If I had the answers to this question, I don’t know whether I’d have stopped dancing or performing... Sometimes I have the feeling that when I think I know what it’s going to be, I’m actually taking a step back. Today, for example, I’m speaking from the old cinema in Wuppertal, which has become the historic studio of the Pina Bausch company I’ve been directing for three years now. At the time, I was preparing to move to Lille, to try and simply develop my ideas and a project called Terrain, an art space without walls and without a roof. I still want to do it, but I let myself be moved towards hybridization.
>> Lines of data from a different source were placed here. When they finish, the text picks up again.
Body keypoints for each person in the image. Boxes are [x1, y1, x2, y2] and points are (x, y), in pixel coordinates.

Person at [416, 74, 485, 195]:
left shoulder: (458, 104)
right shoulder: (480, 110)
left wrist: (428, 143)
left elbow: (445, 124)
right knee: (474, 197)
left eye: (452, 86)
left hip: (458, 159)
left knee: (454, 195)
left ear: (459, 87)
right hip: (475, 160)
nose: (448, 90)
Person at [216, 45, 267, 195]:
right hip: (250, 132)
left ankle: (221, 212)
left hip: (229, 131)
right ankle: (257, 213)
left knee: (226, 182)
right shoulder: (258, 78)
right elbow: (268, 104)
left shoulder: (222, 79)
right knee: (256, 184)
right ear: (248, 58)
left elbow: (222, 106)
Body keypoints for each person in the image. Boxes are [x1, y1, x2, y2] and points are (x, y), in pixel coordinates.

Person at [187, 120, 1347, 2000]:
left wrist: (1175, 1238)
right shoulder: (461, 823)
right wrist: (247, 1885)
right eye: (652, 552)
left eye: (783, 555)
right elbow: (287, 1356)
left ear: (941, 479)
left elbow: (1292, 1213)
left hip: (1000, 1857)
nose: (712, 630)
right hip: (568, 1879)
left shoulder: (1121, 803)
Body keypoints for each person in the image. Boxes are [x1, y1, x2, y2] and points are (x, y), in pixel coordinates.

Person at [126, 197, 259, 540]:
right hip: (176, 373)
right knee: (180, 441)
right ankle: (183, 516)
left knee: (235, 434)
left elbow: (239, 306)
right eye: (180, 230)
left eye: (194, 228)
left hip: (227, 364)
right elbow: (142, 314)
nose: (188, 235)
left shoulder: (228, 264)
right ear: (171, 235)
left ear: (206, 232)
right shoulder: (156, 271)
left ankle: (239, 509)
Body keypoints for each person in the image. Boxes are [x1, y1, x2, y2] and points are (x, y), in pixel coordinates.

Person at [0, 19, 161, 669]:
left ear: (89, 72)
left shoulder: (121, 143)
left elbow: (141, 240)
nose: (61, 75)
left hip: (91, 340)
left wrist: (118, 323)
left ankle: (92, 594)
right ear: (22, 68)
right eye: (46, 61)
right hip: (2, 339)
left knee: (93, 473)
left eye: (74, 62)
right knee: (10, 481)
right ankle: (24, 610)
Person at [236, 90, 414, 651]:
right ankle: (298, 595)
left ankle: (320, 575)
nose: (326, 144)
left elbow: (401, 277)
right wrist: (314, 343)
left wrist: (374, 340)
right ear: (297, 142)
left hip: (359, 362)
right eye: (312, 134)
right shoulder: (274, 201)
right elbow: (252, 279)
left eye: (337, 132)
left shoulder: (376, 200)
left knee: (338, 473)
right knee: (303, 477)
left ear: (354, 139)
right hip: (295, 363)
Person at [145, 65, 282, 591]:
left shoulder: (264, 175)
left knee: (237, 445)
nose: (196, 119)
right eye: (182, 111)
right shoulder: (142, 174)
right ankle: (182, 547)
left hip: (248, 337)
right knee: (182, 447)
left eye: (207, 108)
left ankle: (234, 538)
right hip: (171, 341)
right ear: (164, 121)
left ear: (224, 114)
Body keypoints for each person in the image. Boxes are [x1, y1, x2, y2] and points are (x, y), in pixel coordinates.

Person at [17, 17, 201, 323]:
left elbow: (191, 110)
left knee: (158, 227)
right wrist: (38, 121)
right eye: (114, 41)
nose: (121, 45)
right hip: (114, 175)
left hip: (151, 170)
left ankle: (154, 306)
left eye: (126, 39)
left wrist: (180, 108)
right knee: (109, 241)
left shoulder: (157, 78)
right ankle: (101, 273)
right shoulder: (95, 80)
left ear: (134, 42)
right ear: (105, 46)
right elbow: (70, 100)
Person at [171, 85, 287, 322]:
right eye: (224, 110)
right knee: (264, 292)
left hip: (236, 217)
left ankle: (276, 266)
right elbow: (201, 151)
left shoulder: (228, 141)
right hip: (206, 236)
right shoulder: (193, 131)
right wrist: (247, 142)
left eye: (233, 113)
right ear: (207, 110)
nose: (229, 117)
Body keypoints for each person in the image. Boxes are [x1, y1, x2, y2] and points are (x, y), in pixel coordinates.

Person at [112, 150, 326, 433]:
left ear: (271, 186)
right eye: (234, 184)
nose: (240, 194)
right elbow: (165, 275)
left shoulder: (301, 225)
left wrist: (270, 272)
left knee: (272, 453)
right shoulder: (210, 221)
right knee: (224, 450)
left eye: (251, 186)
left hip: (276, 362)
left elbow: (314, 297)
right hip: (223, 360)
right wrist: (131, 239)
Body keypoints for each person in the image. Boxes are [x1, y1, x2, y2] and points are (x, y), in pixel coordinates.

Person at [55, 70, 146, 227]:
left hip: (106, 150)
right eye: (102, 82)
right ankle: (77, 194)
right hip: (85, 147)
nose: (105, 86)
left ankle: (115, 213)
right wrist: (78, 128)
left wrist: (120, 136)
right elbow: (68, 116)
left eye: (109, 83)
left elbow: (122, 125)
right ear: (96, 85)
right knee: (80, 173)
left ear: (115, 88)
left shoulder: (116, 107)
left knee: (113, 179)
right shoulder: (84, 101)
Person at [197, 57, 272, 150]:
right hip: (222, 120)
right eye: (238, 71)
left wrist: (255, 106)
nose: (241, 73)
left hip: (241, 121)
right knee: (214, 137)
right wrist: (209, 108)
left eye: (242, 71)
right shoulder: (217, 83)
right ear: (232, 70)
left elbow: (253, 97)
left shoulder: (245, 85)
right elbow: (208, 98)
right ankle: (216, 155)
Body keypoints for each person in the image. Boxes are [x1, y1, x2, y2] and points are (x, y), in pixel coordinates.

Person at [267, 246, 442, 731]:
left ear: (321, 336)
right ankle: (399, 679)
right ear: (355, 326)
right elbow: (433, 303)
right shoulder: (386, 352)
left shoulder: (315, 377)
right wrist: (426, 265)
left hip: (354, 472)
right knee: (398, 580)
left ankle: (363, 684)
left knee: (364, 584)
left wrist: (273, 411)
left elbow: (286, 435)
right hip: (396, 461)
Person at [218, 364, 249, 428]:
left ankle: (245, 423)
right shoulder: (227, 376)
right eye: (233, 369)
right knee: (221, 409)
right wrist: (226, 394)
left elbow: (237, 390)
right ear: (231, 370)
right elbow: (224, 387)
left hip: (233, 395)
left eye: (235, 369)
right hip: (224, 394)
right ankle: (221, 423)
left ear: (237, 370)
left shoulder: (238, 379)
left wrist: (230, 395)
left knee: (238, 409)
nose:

To put it more concretely, performance for me at the moment means taking over a role in Café Müller, imagining a new show with the dancers from Terrain, working on a project like Cercles with 200 students and professionals of all generations… But the most difficult performance I’m currently involved in is that of running the company: making decisions about Pina’s repertoire, speaking in German to a board of directors, answering journalists in a language that’s not my own. If someone had told me three years ago that this could be a performance, I would surely have laughed!
In this case, I’m talking about ‘performance’ but I often prefer the word ‘dance’, because I’ve decided to be a dancer and I’m very attached to it. Although I may have curated exhibitions or used the word ‘happening’ [Editor’s Note: a term most commonly used in contemporary or experimental art] in certain projects, it’s basically a dancer’s imagination that drives me. If my answer is so plural, it’s because I’m not very hung up on definitions. However, I do like to have a broad vocabulary. When I come to present Emmitouflé at the CN D, I get asked “What is it?” – Is it performance art? Is it a series of short shows? Is it a shared moment? – I don’t know, it could be all of these things. What I do know is that I’d like to ‘do’ Emmitouflé: to be outside, in the middle of November, dressed warmly and all together to withstand the cold.